## EXCERPT PROVIDED

With the given error message, I know that something is wrong with my initial condition of P, which is P(0,x,z)= RandomVariate[NormalDistribution[]]; therefore, I put 0 in rhs instead. Then, I obtained repeated error messages of the following lines:

LinearSolve::sing: Matrix SparseArray[Automatic,<<1>>,<<3>>,{1,{{<<1>>},{<<1>>}},{4.*10^9,-4.44089*10^-7,-4.*10^9,1.77636*10^-6,4.*10^9,-4.*10^9,<<51862>>,2.72987*10^-10,-5.8139*10^-10,-7.82473*10^-10,-1.44678*10^-9,-7.82473*10^-10,4.*10^9}}] is singular.

NDSolve::femdpop: The FEMLoadElements operator failed.

So, I realized that some singularity issue exists in the solution. To remove complication, I also tried removing gradient terms (second-order spatial derivatives), but similar error message came out (singularity error). Having confirmed that 1D solution can easily be obtained using NDSolve command, I assume that 2D solution also exists and that something is wrong with my code for solving 2D problem.

## GIVEN INSTRUCTION 1
Can you sum up the NDSolve post in two sentences?
## GIVEN INSTRUCTION 2
Would you carry on the NDSolve post from its final sentence?
The records come from a source unrelated to the NDSolve post.

## DATASET EXCERPTS

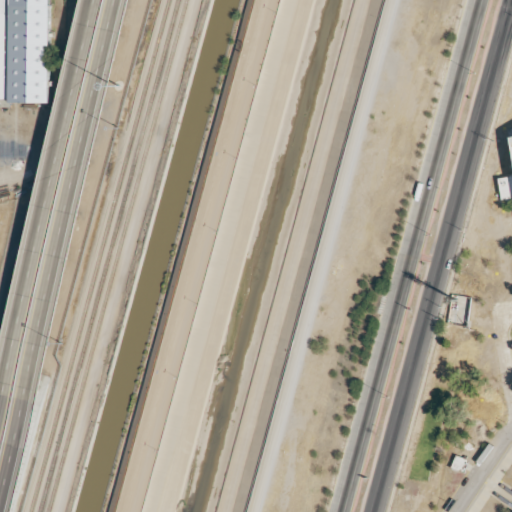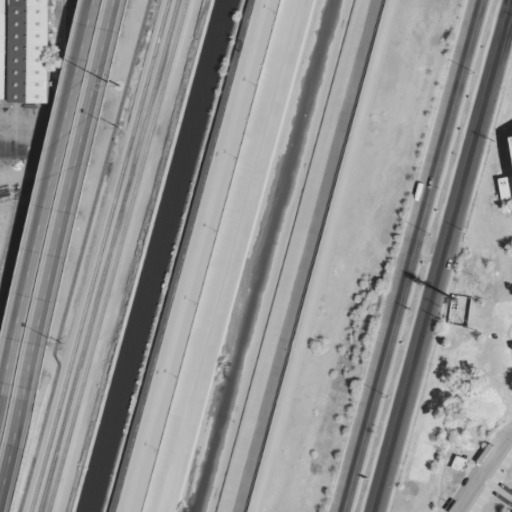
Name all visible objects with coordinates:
==
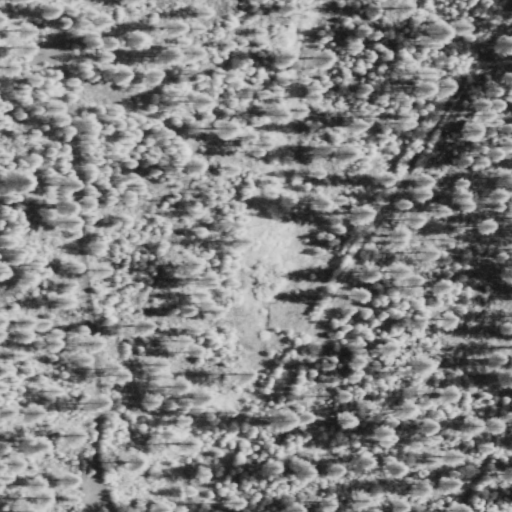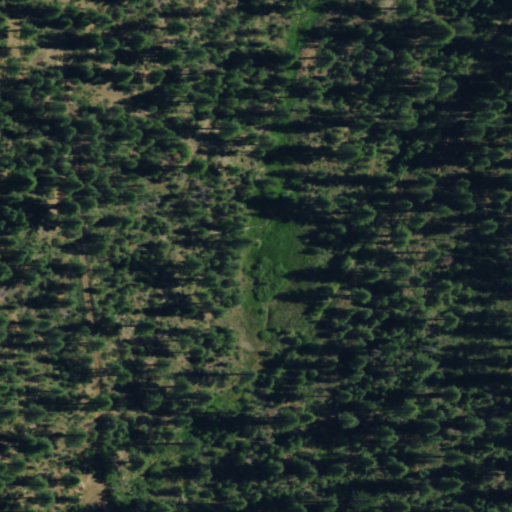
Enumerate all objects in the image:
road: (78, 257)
---
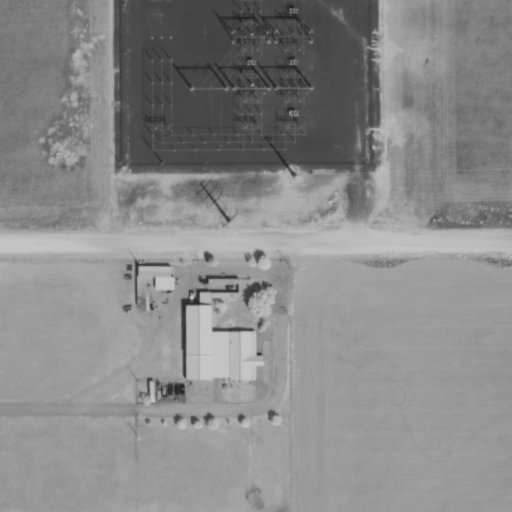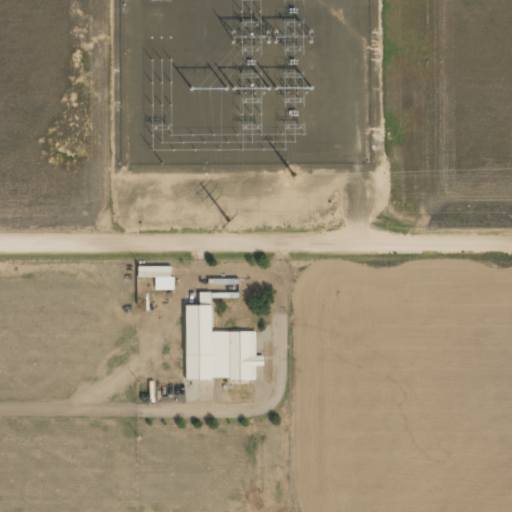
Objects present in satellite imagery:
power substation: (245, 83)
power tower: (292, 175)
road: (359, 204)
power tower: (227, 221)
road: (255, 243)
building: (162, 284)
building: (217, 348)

## RESULT 1
After an error message pointed to the random initial condition for P, the writer put 0 in the right-hand side instead but then got repeated messages that a sparse matrix was singular and that the FEMLoadElements operator failed. Removing the second-order spatial derivative terms still produced a singularity error, so since a 1D solution came easily with NDSolve, the writer assumes a 2D solution exists and that the 2D code is at fault.

## RESULT 2
More explanation on my question

Basically, I'm trying to reproduce the results from the following paper published in arXiv: https://arxiv.org/ftp/arxiv/papers/2105/2105.04647.pdf

The major difference is that the authors here utilized "finite difference method", whereas I'm trying to utilize finite element method. Actually, the equations should be solved in "self-consistent" manner, meaning that, for each time step, polarization calculated from equation #2 (Now I labelled the equations!) are put into equation #3 to calculate electric potential, which is again put into equation #2; this iteration stops until the solutions converge. Though equation #3 is not time-dependent, it is solved statically for each P calculated from each time step. I believe how it is solved is analogous to the case of coupled Poisson-schrodinger equation, where charge distribution is calculated from the wave functions calculated using Schrodinger's equation. and this calculated charge distribution is put into Poisson equation to calculate the electric potential, and so on.

To build the code, I have read some tutorial articles in mathematica website (such as components and data structures) but I have no idea. Any hints or helps will be deeply appreciated!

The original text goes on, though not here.